Über den aktuellen Sachstand zur Realisierung der TI und der ersten Anwendungen meinte Dr. Silke Haferkamp, Leiterin Geschäftsbereich IT am Universitätsklinikum Aachen: „Während inzwischen Technik, Integration und Organisation des Versicherten-Stammdatenmanagements klar definiert und daher dementsprechend gut umgesetzt sind, sodass dieser Dienst reibungslos laufen kann, sieht dies für die anderen TI-Anwendungen noch anders aus.“ Mit Blick auf die Industrie gab sie zu bedenken: „Noch immer sind viele Voraussetzungen für die Umsetzung in den Krankenhausinformationssystemen ungeklärt, dementsprechend fehlen den Krankenhäusern wiederum die Informationen der Hersteller über die praktische Implementierung der Arbeitsabläufe in den Systemen, um ihrerseits die Voraussetzungen für eine erfolgreiche organisatorische Umsetzung ab dem 01.01.2022 zu schaffen. Bei den derzeit bestehenden „Deadlines“ für KIM, eAU, eRezept, ePA etc. bleibt es also weiterhin höchst spannend.“, so die IT-Managerin Silke Haferkamp am Universitätsklinikum Aachen.

Dr. Silke Haferkamp, Leiterin Geschäftsbereich IT am Universitätsklinikum Aachen: „Bei den derzeit bestehenden „Deadlines“ für KIM, eAU, eRezept, ePA etc. bleibt es also weiterhin höchst spannend.
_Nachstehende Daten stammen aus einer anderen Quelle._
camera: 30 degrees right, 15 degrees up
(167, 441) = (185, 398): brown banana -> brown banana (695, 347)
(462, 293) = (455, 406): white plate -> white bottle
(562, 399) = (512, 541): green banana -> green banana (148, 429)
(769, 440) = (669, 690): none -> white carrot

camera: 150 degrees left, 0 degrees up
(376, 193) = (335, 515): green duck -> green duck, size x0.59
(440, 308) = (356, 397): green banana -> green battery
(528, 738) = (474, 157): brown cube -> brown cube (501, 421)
Matthias Meierhofer, Vorstand Bundesverband Gesundheits-IT (bvitg), wiederum sucht Antworten auf andere Fragen als Expertinnen und Experten aus der Klinik. „Es ist viel passiert im Rahmen der TI, doch was haben wir tatsächlich erreicht? Die ersten Fachanwendungen sind in Betrieb, der Nutzungsgrad und die Akzeptanz der Anwender sind jedoch sehr gering. Auch die Industrie steht vor großen Herausforderungen, was Spezifikationen, Umsetzung, Zertifizierungsverfahren und deren enge Timeline betrifft. Digitalisierung ist weit mehr als nur Papierformulare elektronisch abzubilden. Es fehlt aktuell an langfristigen Visionen und innovativen Konzepten, die von allen Akteuren des Gesundheitswesens gemeinsam erarbeitet und nicht nach dem Gießkannenprinzip übergestülpt werden. Nur wenn die Expertise aller Beteiligten eingeholt wird, kann es gelingen, die Vernetzung im Gesundheitswesen erfolgreich weiter voranzutreiben“, mahnte Industrieverbandschef Meierhofer an.
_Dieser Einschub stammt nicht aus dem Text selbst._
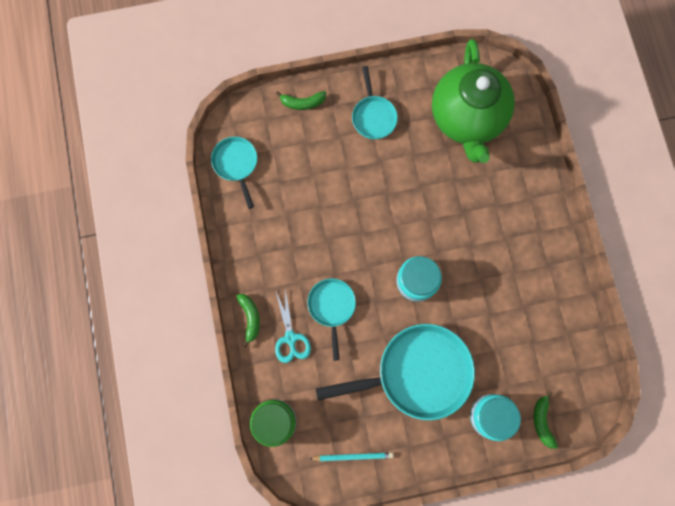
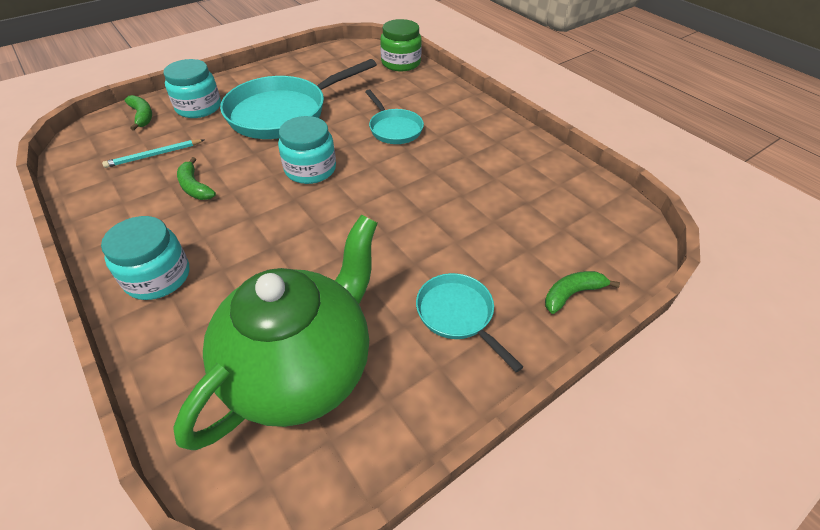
camera: 155 degrees right, 30 degrees down
(236, 164) = (590, 201): turquoise pan -> none
(250, 318) = (468, 103): green banana -> green banana (195, 187)
(290, 338) = (421, 102): turquoise scissors -> none
(353, 456) = (323, 63): turquoise pencil -> turquoise pencil (154, 155)
(466, 118) = (302, 369): green teapot -> green teapot turned 60 degrees clockwise
(536, 214) = (158, 277): none -> turquoise jar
Matthias Meierhofer, Vorstand Bundesverband Gesundheits-IT (bvitg): „Digitalisierung ist weit mehr als nur Papierformulare elektronisch abzubilden."
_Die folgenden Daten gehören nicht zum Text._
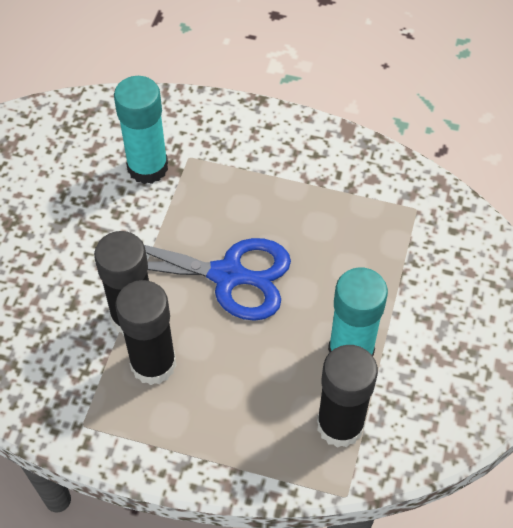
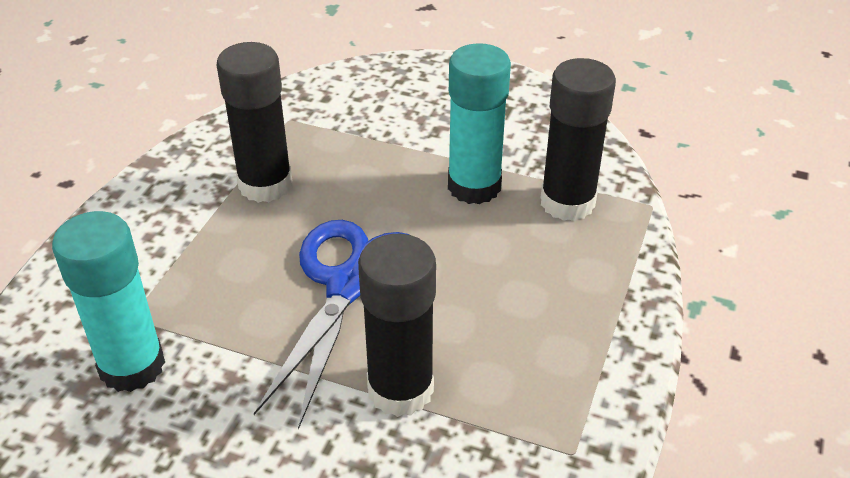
camera: 85 degrees left, 15 degrees down
(153, 364) = (479, 368): black glue stick -> black glue stick (265, 185)

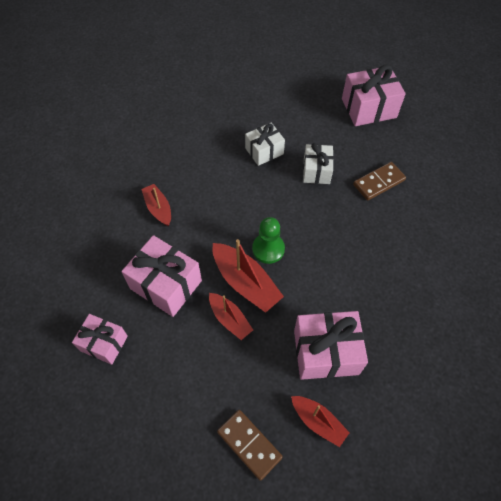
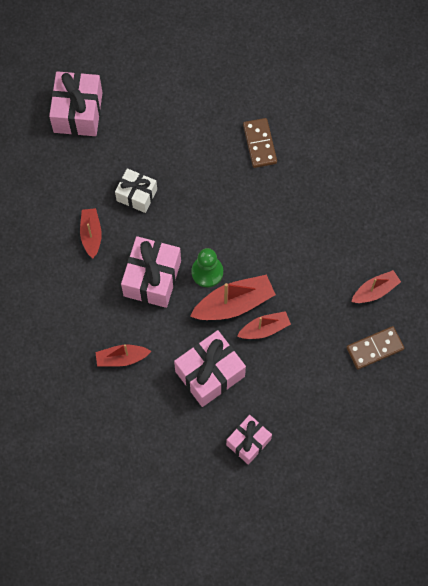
camera: 70 degrees left, 10 degrees up
(264, 151) = (91, 234): white gift -> red boat
(326, 352) = (322, 262): pink gift -> pink gift (152, 278)
(378, 182) = (173, 145): brown domino -> brown domino (259, 144)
Die Diskussion fand im Rahmen der Veranstaltung „Aktueller Sachstand zur Realisierung der TI und der ersten Anwendungen“ auf dem 44. Deutschen Krankenhaustag statt (digital vom 15. bis 17. November 2021). Der Deutsche Krankenhaustag ist eine wichtige berufsgruppenübergreifende Plattform für die deutschen Krankenhäuser und findet jährlich im Rahmen der MEDICA statt.